|
Hutan Adat Bariat (foto : kphp sorsel)
|
Sorong Selatan - Masyarakat adat Papua adalah masyarakat majemuk yang terdiri dari lebih kurang 250 bahasa (Mansoben, 1994 dalam P3FED, 2002). Dua kelompok bahasa utama dalam masyarakat adat yaitu rumpun bahasa Austronesia dan non-Austronesia, yang membagi dua wilayah pulau Papua, yaitu Waropen, Wandamen, Biak, Ambai dan Tobati yang merupakan penduduk pantai dan kepulauan, dan mewakili kelompok non-Austronesia yaitu Dani, Sentani, Mee, Muyu, Asmat dan Meybrat, yang mewakili daerah pegunungan dan rawa.
Ditinjau dari aspek struktur sosial, maka terdapat tiga sistem kekerabatan, yaitu:
- Patrineal, yaitu sistem kekerabatan yang mengikuti garis keturunan ayah (marga), yang diwakili oleh suku Asmat, Sentani, Biak, Waropen, Meybrat dan Dani.
- Bilateral, yaitu sistem kekerabatan yang bisa mengikuti garis ayah atau garis ibu, yang diwakili oleh suku di sekitar Sarmi.
- Ambilineal, yaitu sistem kekerabatan, dimana keluarga dapat memilih ikut garis ayah atau garis ibu
Berdasarkan sistem kekerabatan tersebut, maka pada masyarakat adat Papua terdapat tiga sistem kepemimpinan tradisional, yaitu berdasar warisan, upaya pribadi dan gabungan.
Sekalipun tipe kepemimpinan bervariasi antara satu suku dengan suku lain, namun mereka sebenarnya mempunyai tugas yang sama, yakni melindungi komunitas adatnya dari serangan komunitas luar, mengatur tata kehidupan dalam komunitasnya dan menyelesaikan konflik antar anggota masyarakat, antar kelompok marga. (Koentjoroningrat, 1994 dalam Tokede dkk, 2005).
Tipe kepemimpinan masyarakat adat secara struktural terletak pada kepala marga/klan dari suatu suku tertentu. Kepala suku yang ada pada saat ini telah terpolarisasi oleh perubahan dimensi sosial politik di wilayah Papua. Kepala Suku/Pria Berwibawa awalnya merupakan tokoh penting atau orang pintar diantara marga-marga yang tergabung dalam suku tertentu. Mereka dianggap sebagai tetua adat yang berfungsi sebagai mediator dalam perundingan dan penyelesaian konflik baik antar marga maupun antar suku. Kepala suku juga berperan dalam melakukan kontak dengan pihak luar atau kelompok suku lain, bahkan dapat menjadi alat penyalur aspirasi anggota komunitas adatnya.

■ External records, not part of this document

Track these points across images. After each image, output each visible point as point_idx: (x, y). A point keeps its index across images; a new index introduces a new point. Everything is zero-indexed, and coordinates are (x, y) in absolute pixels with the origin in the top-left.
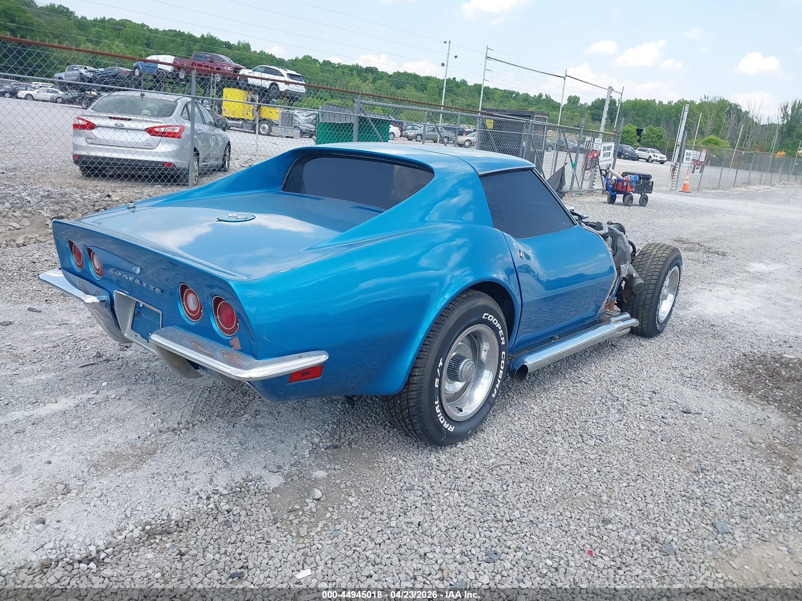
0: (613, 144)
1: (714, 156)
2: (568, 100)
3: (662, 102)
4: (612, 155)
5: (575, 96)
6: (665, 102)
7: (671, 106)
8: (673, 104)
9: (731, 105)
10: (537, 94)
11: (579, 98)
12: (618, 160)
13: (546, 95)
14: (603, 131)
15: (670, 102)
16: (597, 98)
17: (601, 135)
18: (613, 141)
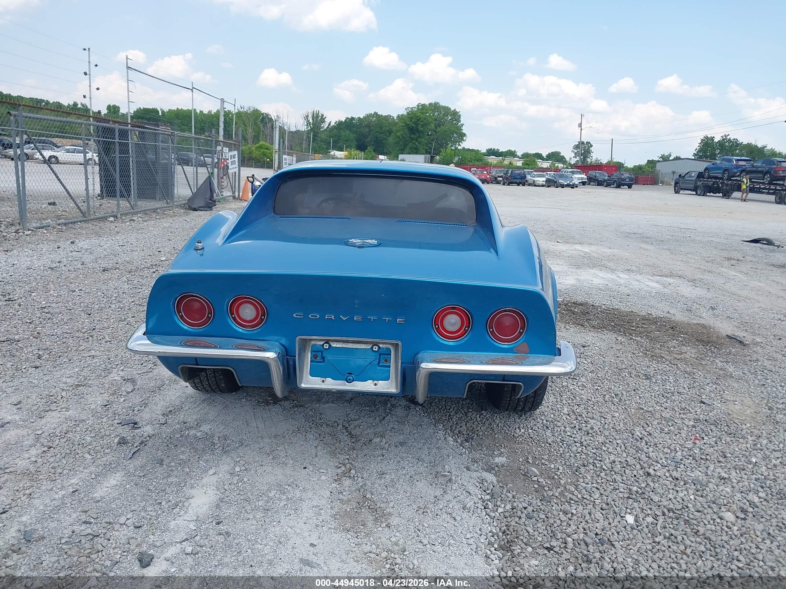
0: (236, 153)
1: (268, 160)
2: (107, 109)
3: (202, 112)
4: (237, 163)
5: (115, 105)
6: (206, 112)
7: (212, 115)
8: (213, 113)
9: (263, 114)
10: (71, 103)
11: (118, 107)
12: (242, 168)
13: (82, 104)
14: (222, 140)
15: (210, 112)
16: (138, 108)
17: (221, 143)
18: (235, 150)
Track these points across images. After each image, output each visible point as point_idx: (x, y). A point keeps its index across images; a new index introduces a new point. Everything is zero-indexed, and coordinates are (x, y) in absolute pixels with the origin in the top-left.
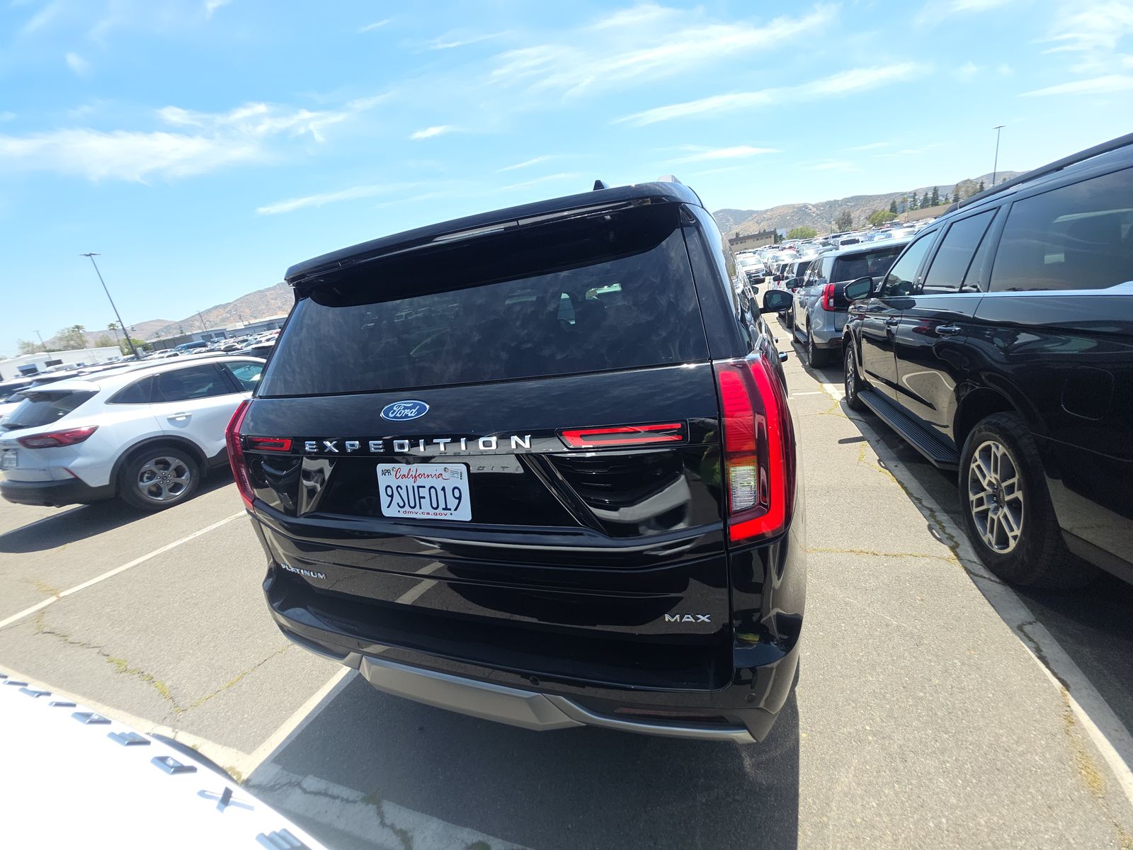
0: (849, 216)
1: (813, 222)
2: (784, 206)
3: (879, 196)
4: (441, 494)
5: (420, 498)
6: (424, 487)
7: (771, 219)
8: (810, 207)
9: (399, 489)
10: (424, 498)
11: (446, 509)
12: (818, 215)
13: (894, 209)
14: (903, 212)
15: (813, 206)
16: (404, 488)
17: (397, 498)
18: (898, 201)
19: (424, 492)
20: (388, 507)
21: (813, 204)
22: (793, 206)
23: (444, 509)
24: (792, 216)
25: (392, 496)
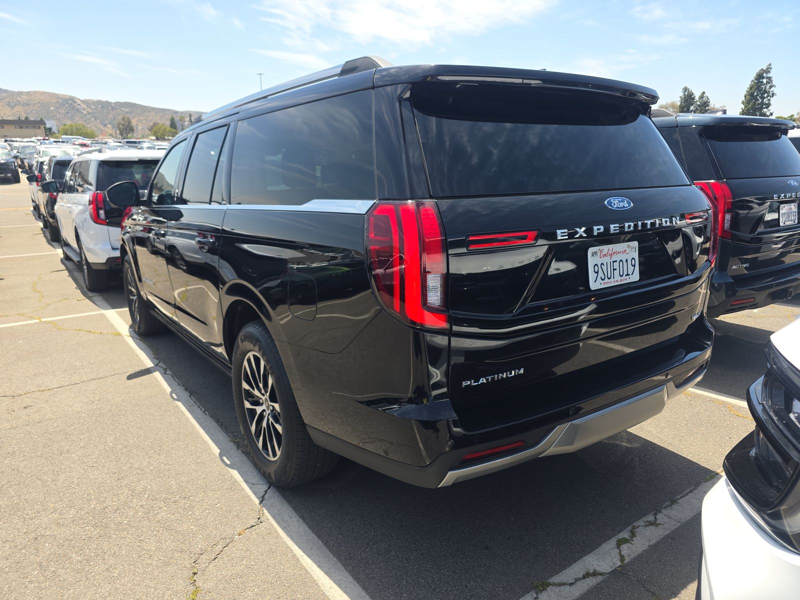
0: (129, 122)
1: (85, 121)
2: (46, 93)
3: (153, 109)
4: (625, 264)
5: (614, 270)
6: (616, 261)
7: (27, 105)
8: (77, 101)
9: (602, 265)
10: (616, 269)
11: (628, 275)
12: (89, 113)
13: (173, 125)
14: (183, 129)
15: (83, 102)
16: (605, 264)
17: (601, 274)
18: (177, 119)
19: (616, 265)
20: (595, 282)
21: (82, 99)
22: (56, 96)
23: (626, 275)
24: (57, 108)
25: (597, 273)
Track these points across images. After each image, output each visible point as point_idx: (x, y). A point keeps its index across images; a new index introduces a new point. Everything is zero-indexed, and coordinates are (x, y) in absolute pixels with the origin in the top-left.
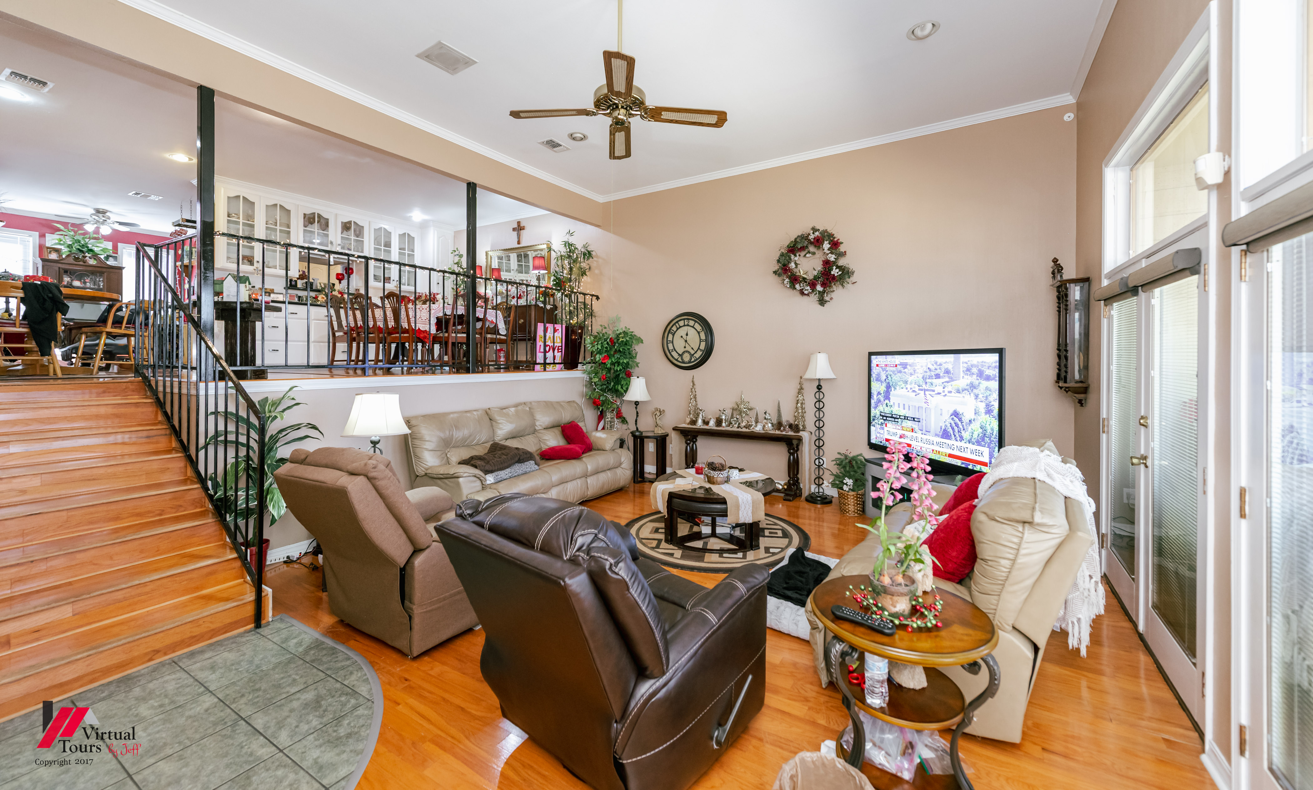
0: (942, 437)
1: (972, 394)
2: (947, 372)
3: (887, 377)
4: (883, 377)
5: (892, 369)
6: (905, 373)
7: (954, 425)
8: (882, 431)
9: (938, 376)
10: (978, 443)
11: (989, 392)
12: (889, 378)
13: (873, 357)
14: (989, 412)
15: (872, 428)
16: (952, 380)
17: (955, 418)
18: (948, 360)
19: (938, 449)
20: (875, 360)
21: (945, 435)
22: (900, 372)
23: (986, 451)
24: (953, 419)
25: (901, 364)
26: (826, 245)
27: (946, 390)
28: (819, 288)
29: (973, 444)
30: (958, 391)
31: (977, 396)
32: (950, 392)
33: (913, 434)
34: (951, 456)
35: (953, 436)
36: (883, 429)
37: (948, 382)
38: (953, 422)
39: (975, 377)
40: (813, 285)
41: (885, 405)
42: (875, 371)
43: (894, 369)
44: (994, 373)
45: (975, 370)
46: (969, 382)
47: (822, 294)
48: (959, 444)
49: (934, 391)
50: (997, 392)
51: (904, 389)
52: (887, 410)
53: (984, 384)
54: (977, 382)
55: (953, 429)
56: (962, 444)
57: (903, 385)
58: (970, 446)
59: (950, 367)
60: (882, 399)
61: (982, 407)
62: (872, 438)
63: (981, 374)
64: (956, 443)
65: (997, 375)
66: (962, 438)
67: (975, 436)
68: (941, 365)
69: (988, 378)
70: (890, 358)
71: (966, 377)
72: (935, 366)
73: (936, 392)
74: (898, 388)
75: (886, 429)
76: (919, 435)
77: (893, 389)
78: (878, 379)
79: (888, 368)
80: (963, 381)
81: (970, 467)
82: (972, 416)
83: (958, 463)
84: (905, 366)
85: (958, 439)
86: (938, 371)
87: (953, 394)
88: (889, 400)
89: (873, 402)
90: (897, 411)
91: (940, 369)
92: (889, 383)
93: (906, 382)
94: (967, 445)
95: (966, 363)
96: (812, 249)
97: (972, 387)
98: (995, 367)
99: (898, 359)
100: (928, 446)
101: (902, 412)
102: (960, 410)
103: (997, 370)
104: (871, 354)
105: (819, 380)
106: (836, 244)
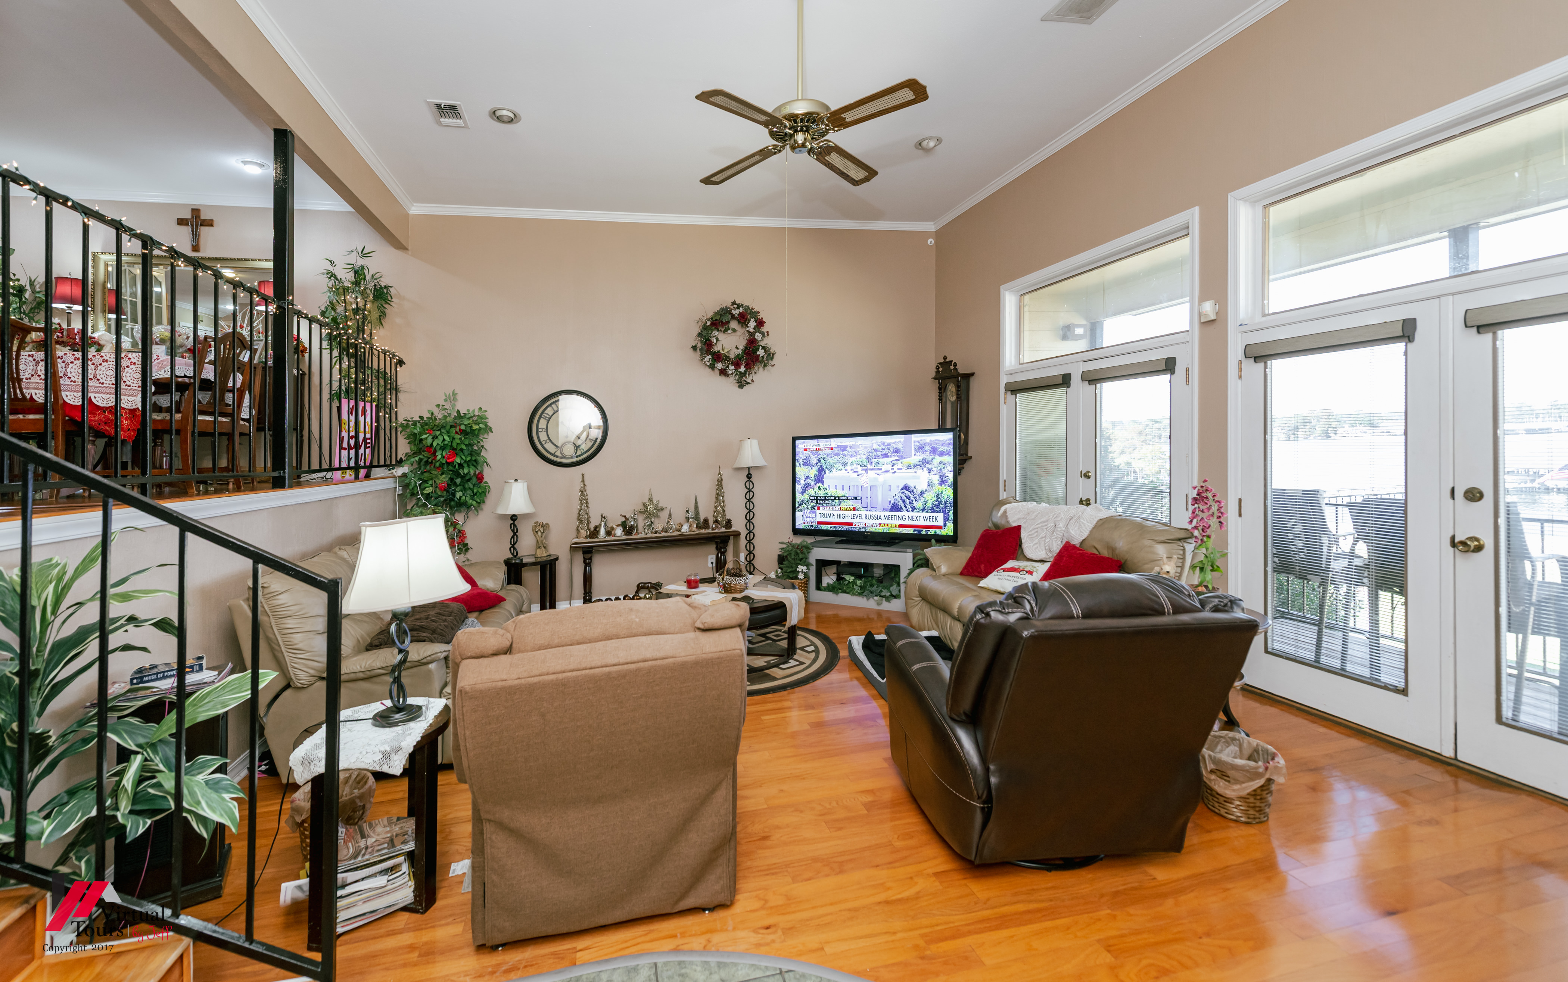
0: (891, 510)
1: (925, 469)
2: (897, 451)
3: (819, 461)
4: (815, 461)
5: (826, 452)
6: (844, 455)
7: (905, 498)
8: (813, 515)
9: (885, 456)
10: (933, 511)
11: (943, 466)
12: (822, 461)
13: (797, 442)
14: (942, 481)
15: (798, 514)
16: (902, 457)
17: (906, 492)
18: (897, 440)
19: (886, 522)
20: (801, 445)
21: (895, 508)
22: (838, 454)
23: (940, 516)
24: (903, 493)
25: (838, 447)
26: (752, 324)
27: (895, 467)
28: (742, 369)
29: (927, 512)
30: (909, 467)
31: (930, 470)
32: (901, 469)
33: (856, 513)
34: (901, 526)
35: (904, 508)
36: (814, 512)
37: (897, 460)
38: (903, 496)
39: (928, 453)
40: (737, 365)
41: (816, 489)
42: (801, 456)
43: (830, 452)
44: (948, 449)
45: (928, 448)
46: (921, 458)
47: (743, 375)
48: (911, 514)
49: (881, 469)
50: (952, 465)
51: (843, 471)
52: (821, 494)
53: (938, 459)
54: (930, 458)
55: (904, 501)
56: (915, 514)
57: (841, 467)
58: (925, 514)
59: (900, 446)
60: (812, 483)
61: (936, 479)
62: (797, 524)
63: (934, 450)
64: (906, 514)
65: (952, 450)
66: (913, 509)
67: (929, 505)
68: (889, 445)
69: (942, 454)
70: (822, 442)
71: (918, 454)
72: (882, 447)
73: (883, 470)
74: (834, 470)
75: (818, 512)
76: (863, 513)
77: (827, 472)
78: (807, 463)
79: (820, 452)
80: (915, 459)
81: (924, 532)
82: (924, 487)
83: (911, 531)
84: (843, 449)
85: (910, 510)
86: (886, 451)
87: (903, 470)
88: (822, 482)
89: (798, 488)
90: (832, 492)
91: (888, 449)
92: (821, 466)
93: (845, 464)
94: (921, 514)
95: (918, 442)
96: (734, 324)
97: (925, 462)
98: (950, 444)
99: (834, 442)
100: (874, 521)
101: (840, 493)
102: (911, 484)
103: (952, 447)
104: (794, 439)
105: (749, 468)
106: (760, 323)
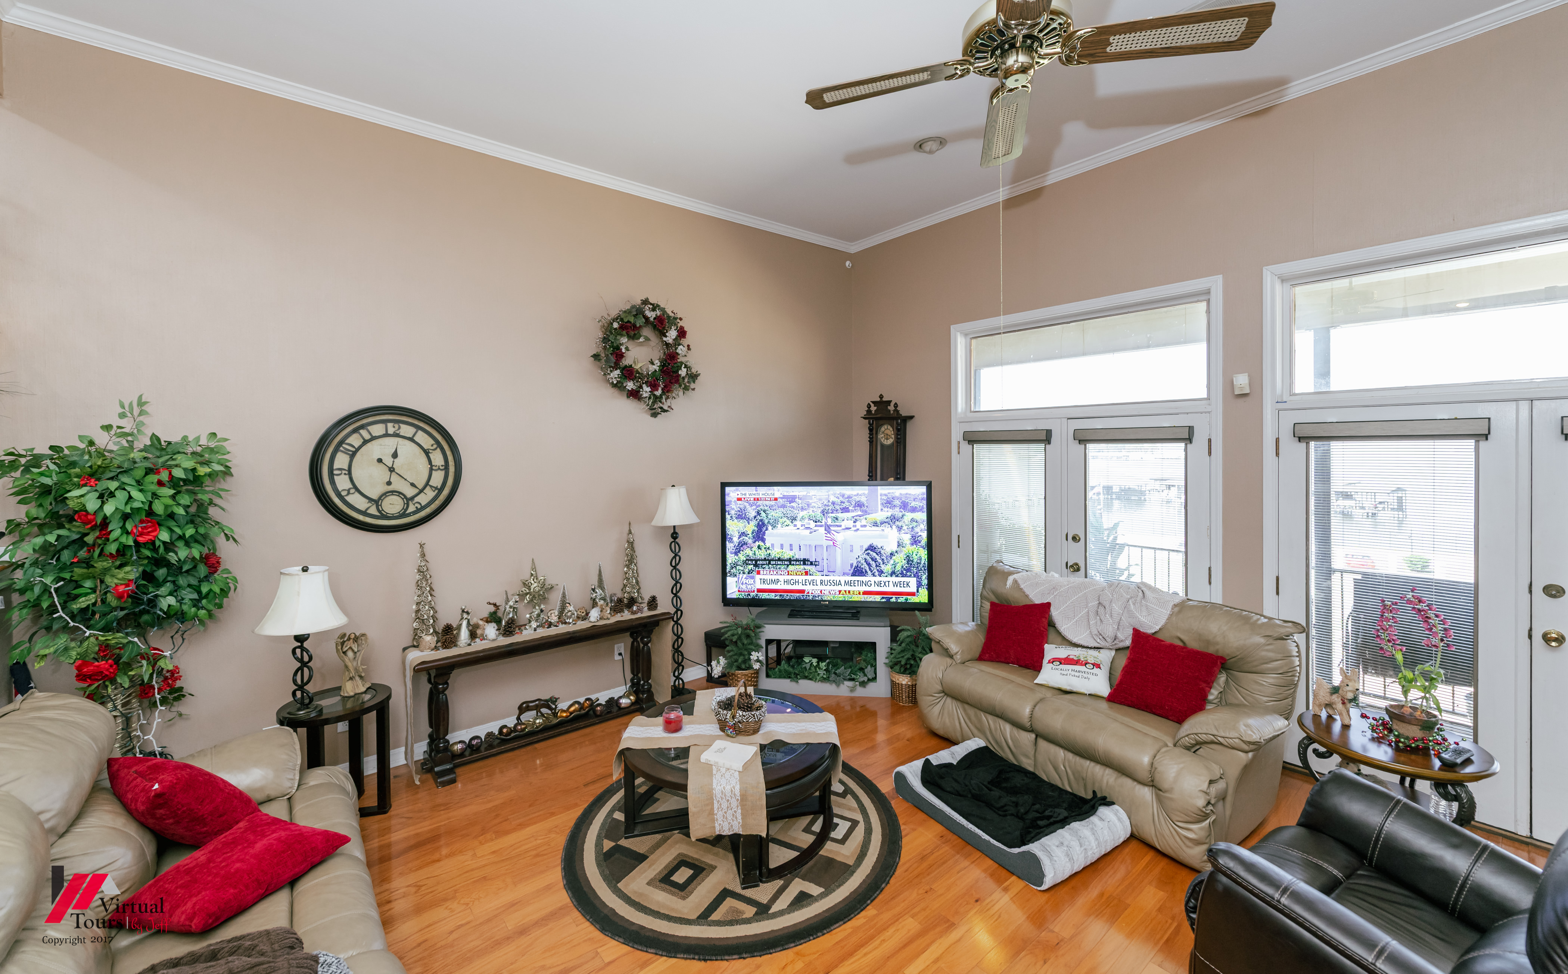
0: (853, 575)
1: (894, 527)
2: (859, 505)
3: (759, 513)
4: (752, 514)
5: (768, 503)
6: (793, 507)
7: (870, 560)
8: (751, 581)
9: (845, 510)
10: (903, 575)
11: (915, 524)
12: (763, 514)
13: (728, 489)
14: (915, 541)
15: (730, 580)
16: (866, 513)
17: (871, 553)
18: (860, 492)
19: (848, 588)
20: (732, 493)
21: (858, 571)
22: (784, 506)
23: (913, 581)
24: (868, 554)
25: (784, 497)
26: (672, 334)
27: (858, 524)
28: (658, 393)
29: (897, 576)
30: (875, 524)
31: (900, 528)
32: (865, 526)
33: (809, 578)
34: (865, 593)
35: (869, 572)
36: (753, 578)
37: (860, 516)
38: (868, 558)
39: (897, 509)
40: (654, 386)
41: (755, 549)
42: (733, 507)
43: (773, 503)
44: (922, 504)
45: (897, 502)
46: (889, 514)
47: (657, 399)
48: (878, 579)
49: (840, 526)
50: (925, 523)
51: (791, 527)
52: (761, 554)
53: (909, 516)
54: (900, 514)
55: (869, 565)
56: (883, 579)
57: (788, 522)
58: (895, 579)
59: (863, 499)
60: (750, 541)
61: (907, 538)
62: (729, 592)
63: (904, 506)
64: (873, 579)
65: (925, 506)
66: (881, 572)
67: (898, 568)
68: (849, 497)
69: (914, 510)
70: (762, 491)
71: (886, 509)
72: (841, 499)
73: (843, 527)
74: (779, 526)
75: (758, 577)
76: (818, 578)
77: (770, 528)
78: (741, 516)
79: (759, 503)
80: (883, 514)
81: (893, 600)
82: (894, 548)
83: (878, 598)
84: (792, 499)
85: (877, 573)
86: (846, 504)
87: (868, 528)
88: (763, 540)
89: (729, 546)
90: (775, 553)
91: (849, 501)
92: (761, 520)
93: (794, 519)
94: (889, 579)
95: (886, 495)
96: (647, 332)
97: (893, 519)
98: (923, 499)
99: (778, 492)
100: (832, 588)
101: (788, 554)
102: (877, 543)
103: (925, 502)
104: (724, 485)
105: (674, 527)
106: (682, 333)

Kepemimpinan tradisional masyarakat adat di Papua adalah kepemimpinan individualistik yang pewarisannya berdasarkan garis keturunan, pria berwibawa atau gabungan keduanya. Hirarki kekuasaan terletak pada kepala marga dari suatu marga yang hidup dalam wilayah hukum adat tertentu serta mempunyai wilayah teritorial tertentu yang berbatasan dengan marga lain. Kepemilikan lahan dan sumberdaya adalah kepemilikan bersama (komunal) dan kewenangan pengaturan terletak kepada kepala marga. Kepala marga berperan sebagai pemimpin kelompok marga dan merupakan penerima mandat kewenangan dari orang tua.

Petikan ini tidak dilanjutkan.